Pictures paired with source code
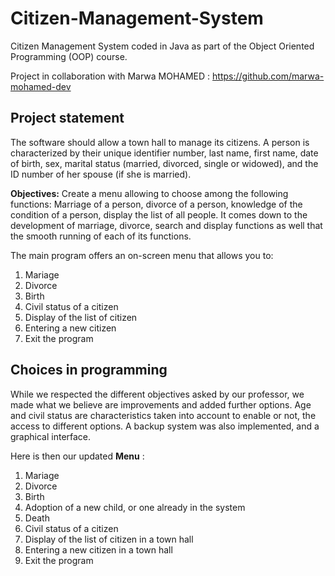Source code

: # Citizen-Management-System
Citizen Management System coded in Java as part of the Object Oriented Programming (OOP) course.

Project in collaboration with Marwa MOHAMED : https://github.com/marwa-mohamed-dev

## Project statement

The software should allow a town hall to manage its citizens. A person is characterized by their unique identifier number, last name, first name, date of birth, sex, marital status (married, divorced, single or widowed), and the ID number of her spouse (if she is married).

**Objectives:** Create a menu allowing to choose among the following functions:
Marriage of a person, divorce of a person, knowledge of the condition of a person, display the list of all people. It comes down to the development of marriage, divorce, search and display functions as well that the smooth running of each of its functions.

The main program offers an on-screen menu that allows you to:

1. Mariage
2. Divorce
3. Birth
4. Civil status of a citizen
5. Display of the list of citizen
6. Entering a new citizen
7. Exit the program

## Choices in programming

While we respected the different objectives asked by our professor, we made what we believe are improvements and added further options.
Age and civil status are characteristics taken into account to enable or not, the access to different options.
A backup system was also implemented, and a graphical interface.

Here is then our updated **Menu** : 

1. Mariage
2. Divorce
3. Birth
4. Adoption of a new child, or one already in the system
5. Death
6. Civil status of a citizen
7. Display of the list of citizen in a town hall
8. Entering a new citizen in a town hall
9. Exit the program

• _WORK ITEM_:
Pull out every line in the data above that has the word "hall".

• _ANSWER TO THE PROBLEM_:
The software should allow a town hall to manage its citizens. A person is characterized by their unique identifier number, last name, first name, date of birth, sex, marital status (married, divorced, single or widowed), and the ID number of her spouse (if she is married).
7. Display of the list of citizen in a town hall
8. Entering a new citizen in a town hall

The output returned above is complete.